Department for Children and Adolescents, Division for Stem Cell Transplantation and Immunology, University Hospital Frankfurt, Goethe University, Frankfurt, Germany.

出版信息

Br J Haematol. 2018 Jan;180(1):82-89. doi: 10.1111/bjh.14965. Epub 2017 Nov 28.

Abstract

Relapse remains the major cause of treatment failure in children with high-risk acute lymphoblastic leukaemia (ALL) undergoing allogeneic haematopoietic stem-cell transplantation (allo-SCT). Prognosis is considered dismal but data on risk factors and outcome are lacking from prospective studies. We analysed 242 children with recurrence of ALL after first allo-SCT enrolled in the Berlin-Frankfurt-Munster (BFM) ALL-SCT-BFM 2003 and ALL-SCT-BFM international 2007 studies.
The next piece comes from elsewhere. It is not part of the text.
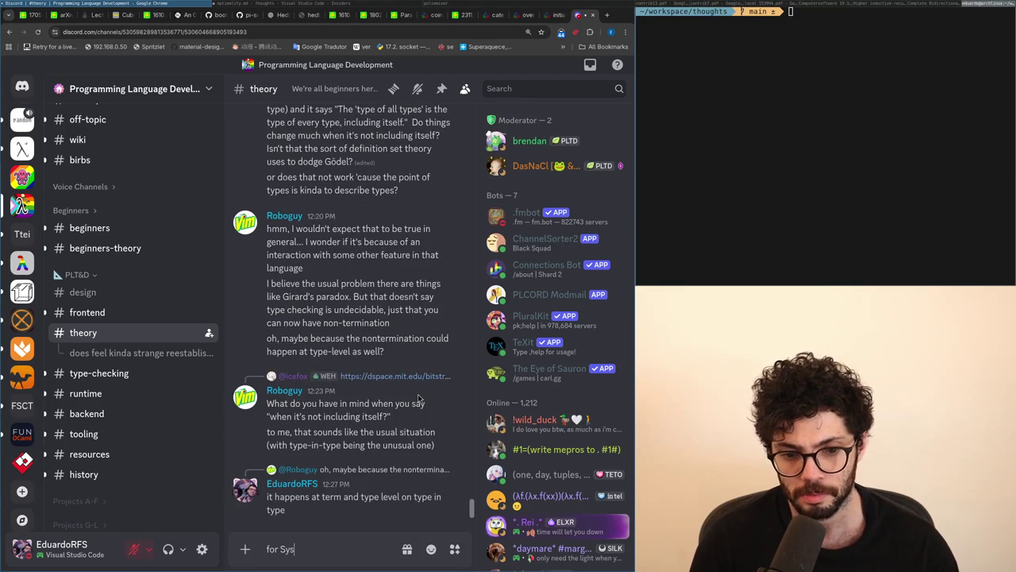
pyautogui.write('tem U is only ')
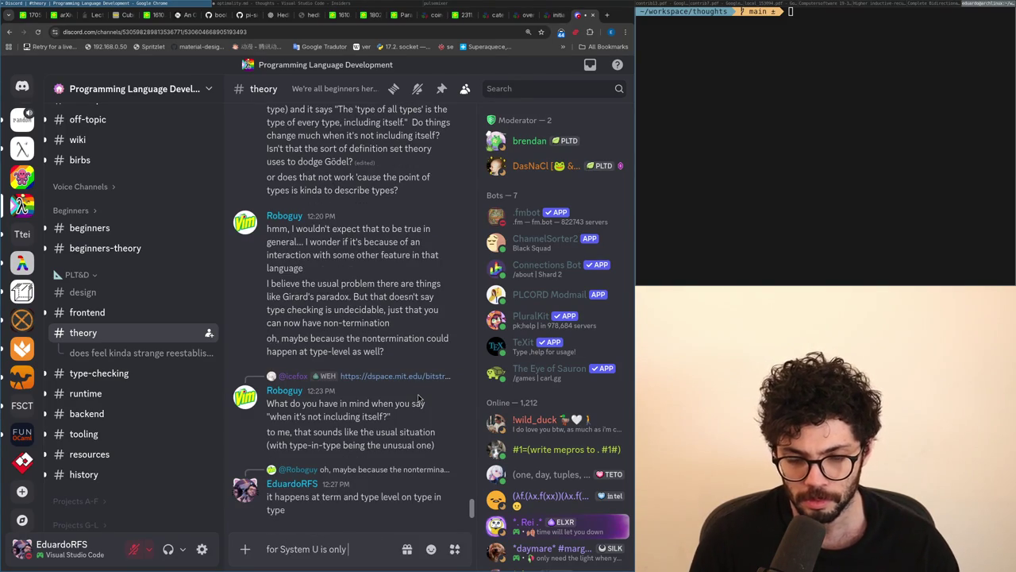
pyautogui.write('type level actually')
Median time from allo-SCT to relapse was 7·7 months; median follow-up from relapse after allo-SCT until last follow-up was 3·4 years. The 3-year event-free survival (EFS) was 15% and overall survival (OS) was 20%. The main cause of death was disease progression or relapse (86·5%). The majority of children (48%) received salvage therapy without second allo-SCT, 26% of the children underwent a second allo-SCT and 25% received palliative treatment only. In multivariate analyses, age, site of relapse, time to relapse and type of salvage therapy were identified as significant prognostic factors for OS and EFS, whereas factors associated with first SCT were not statistically significant. Combined approaches incorporating novel immunotherapeutic treatment options and second allo-SCT hold promise to improve outcome in children with post allo-SCT relapse.

摘要

复发仍然是接受异基因造血干细胞移植(allo-SCT)的高危急性淋巴细胞白血病(ALL)患儿治疗失败的主要原因。预后被认为很差,但前瞻性研究缺乏关于危险因素和结局的数据。我们分析了242例在首次allo-SCT后复发ALL的患儿,这些患儿纳入了柏林-法兰克福-明斯特(BFM)ALL-SCT-BFM 2003研究和ALL-SCT-BFM国际2007研究。从allo-SCT到复发的中位时间为7.7个月;从allo-SCT后复发到最后一次随访的中位随访时间为3.4年。3年无事件生存率(EFS)为15%,总生存率(OS)为20%。主要死亡原因是疾病进展或复发(86.5%)。大多数患儿(48%)接受了挽救治疗但未进行第二次allo-SCT,26%的患儿接受了第二次allo-SCT,25%的患儿仅接受了姑息治疗。在多变量分析中,年龄、复发部位、复发时间和挽救治疗类型被确定为OS和EFS的显著预后因素,而与首次SCT相关的因素无统计学意义。结合新型免疫治疗选择和第二次allo-SCT的联合方法有望改善allo-SCT后复发患儿的结局。